WHAT IS NEEDED: Reproduce word for word the lines from the one containing "What is the difference" through the one containing "Naturalisations ordinaires (Femmes)", both included, and leave out the pictures.
INPUT DATA: Begin
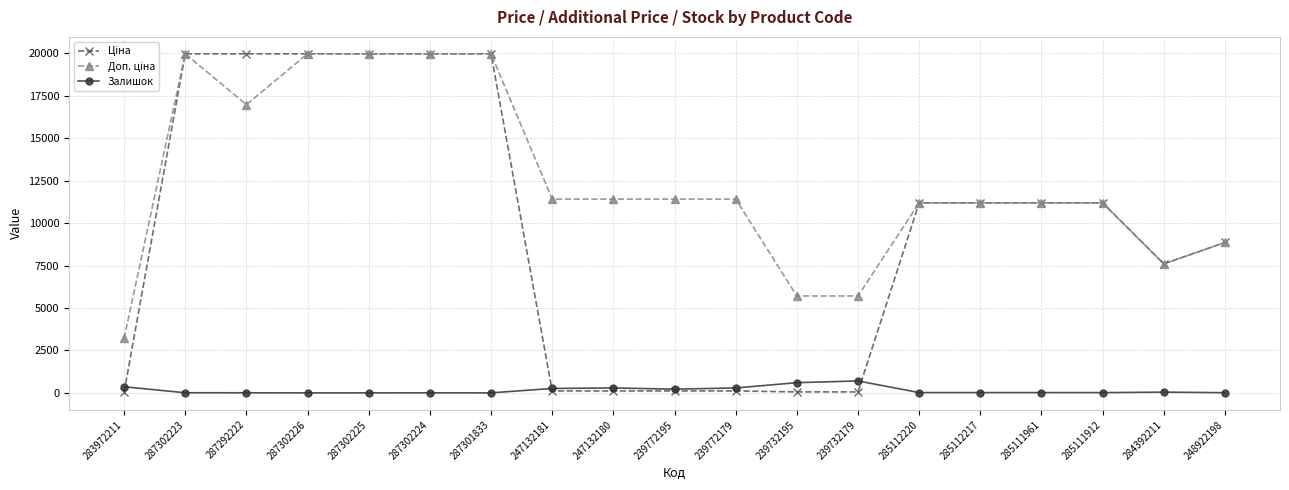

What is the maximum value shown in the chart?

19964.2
INPUT DATA: End
INPUT DATA: Begin
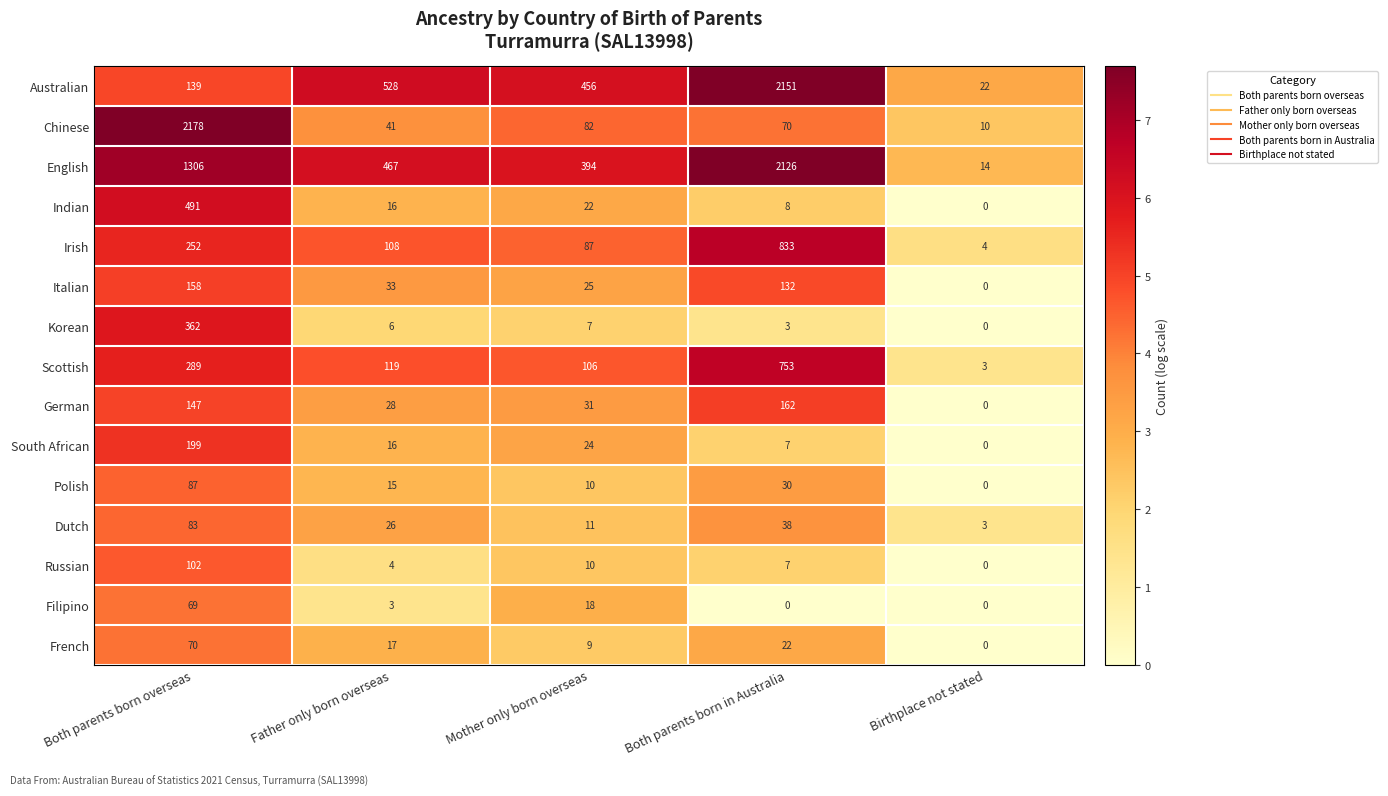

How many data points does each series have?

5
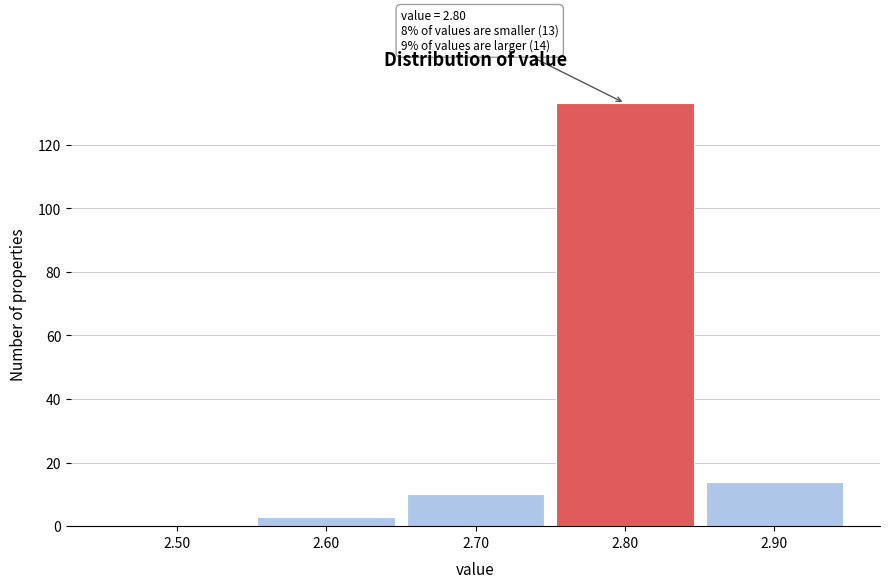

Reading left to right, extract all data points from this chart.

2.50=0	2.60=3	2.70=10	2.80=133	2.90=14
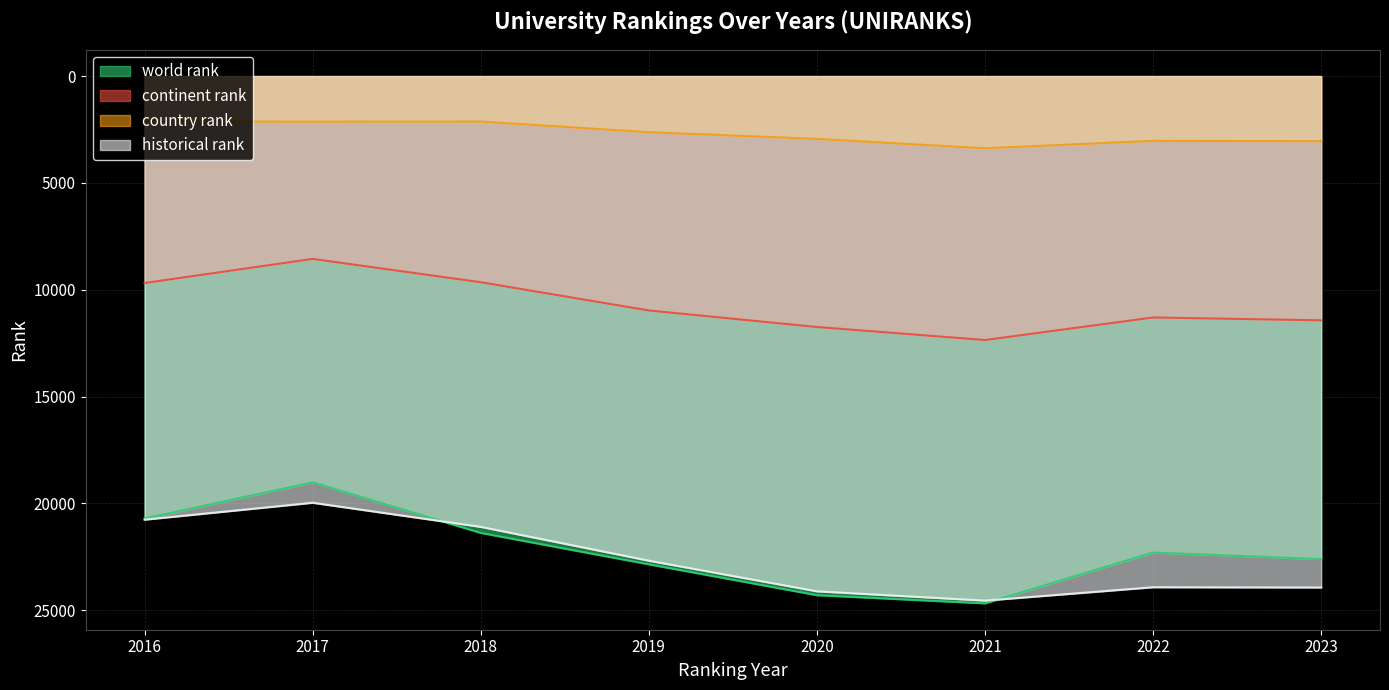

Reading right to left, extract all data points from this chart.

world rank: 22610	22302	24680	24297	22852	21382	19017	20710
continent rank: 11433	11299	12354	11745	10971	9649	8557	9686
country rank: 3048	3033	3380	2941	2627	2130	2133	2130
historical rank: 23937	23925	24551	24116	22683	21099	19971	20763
INPUT DATA: End
INPUT DATA: Begin
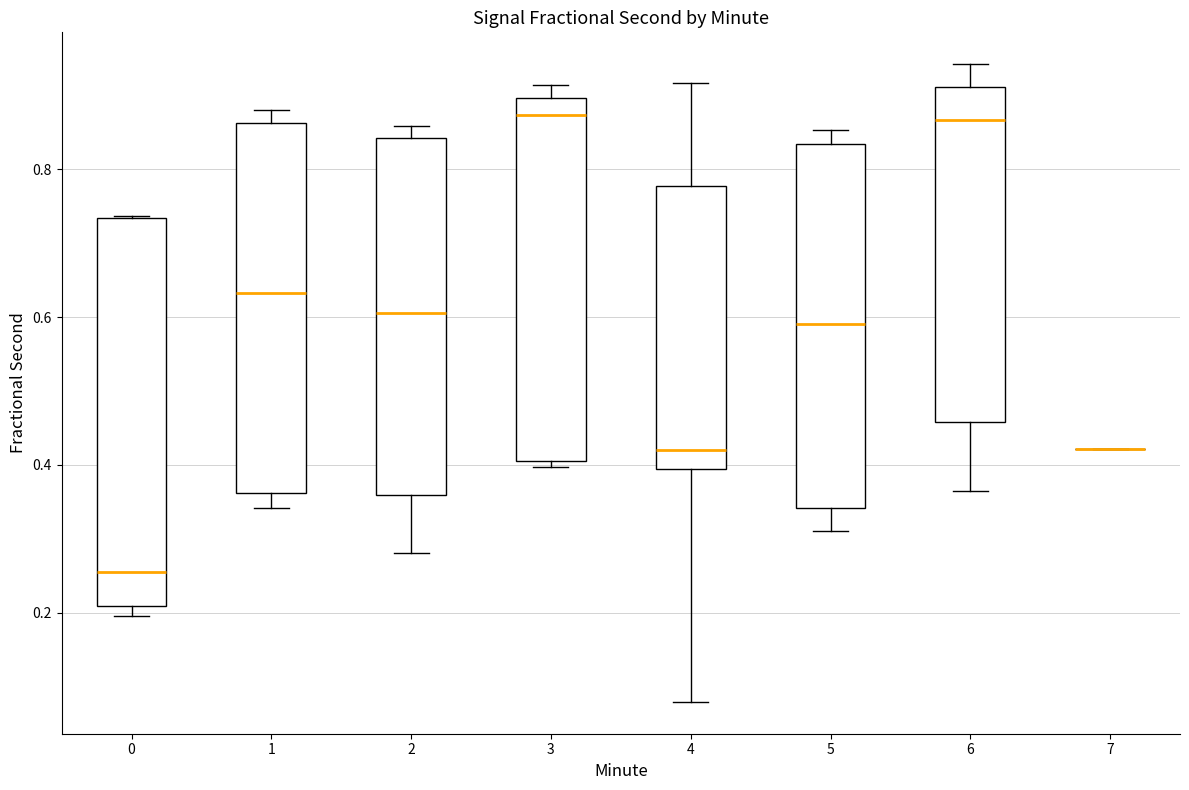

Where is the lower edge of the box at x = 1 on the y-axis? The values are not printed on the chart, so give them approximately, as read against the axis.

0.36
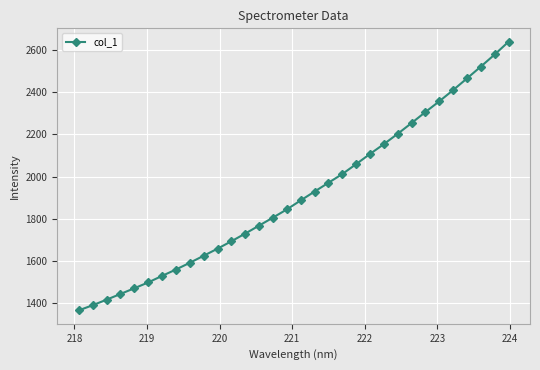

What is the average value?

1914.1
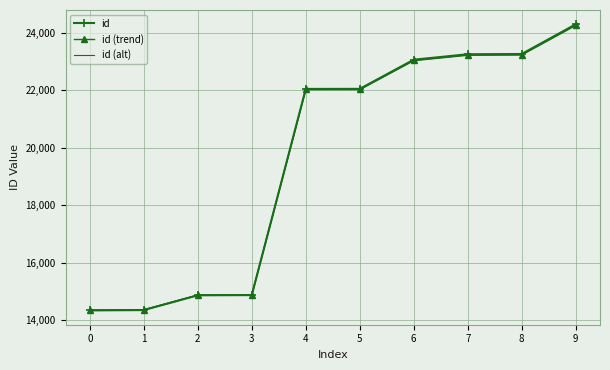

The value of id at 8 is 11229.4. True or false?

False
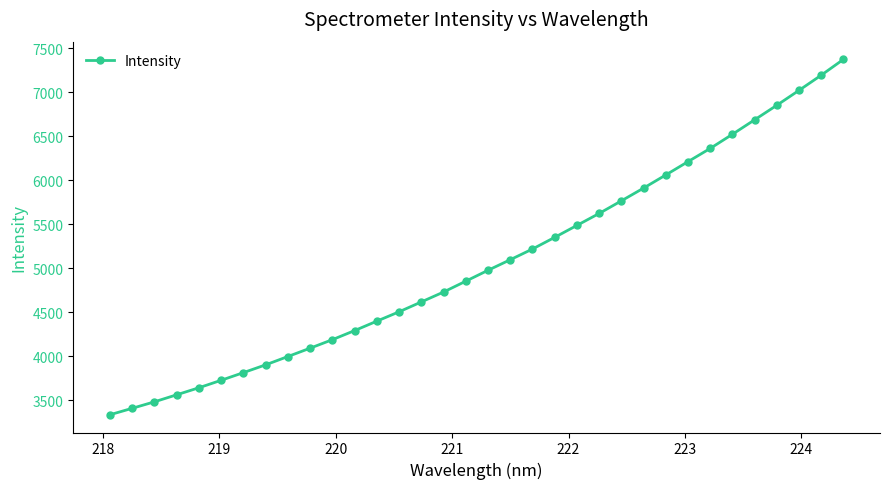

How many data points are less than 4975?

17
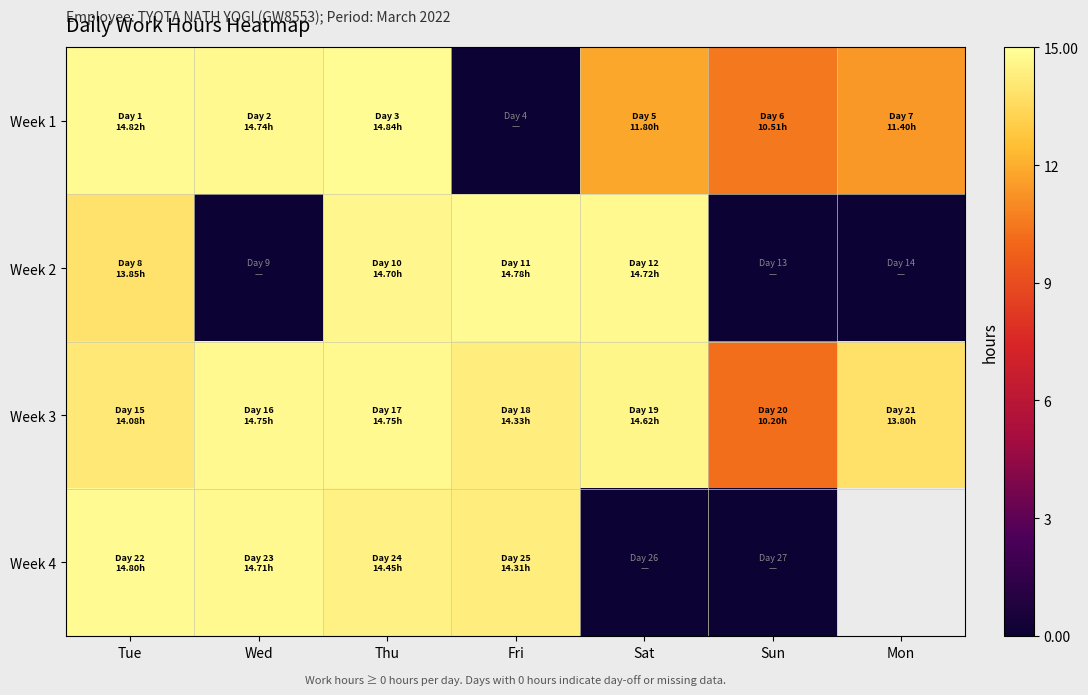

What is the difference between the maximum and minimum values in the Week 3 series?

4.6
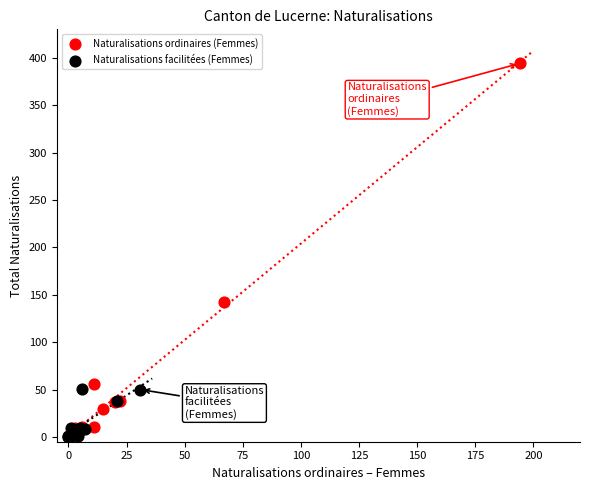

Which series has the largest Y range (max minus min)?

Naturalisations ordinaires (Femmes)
INPUT DATA: End
RESULT FOR THIS EXERCISE:
What is the difference between the maximum and minimum values in the Week 3 series?

4.6

Which series has the largest Y range (max minus min)?

Naturalisations ordinaires (Femmes)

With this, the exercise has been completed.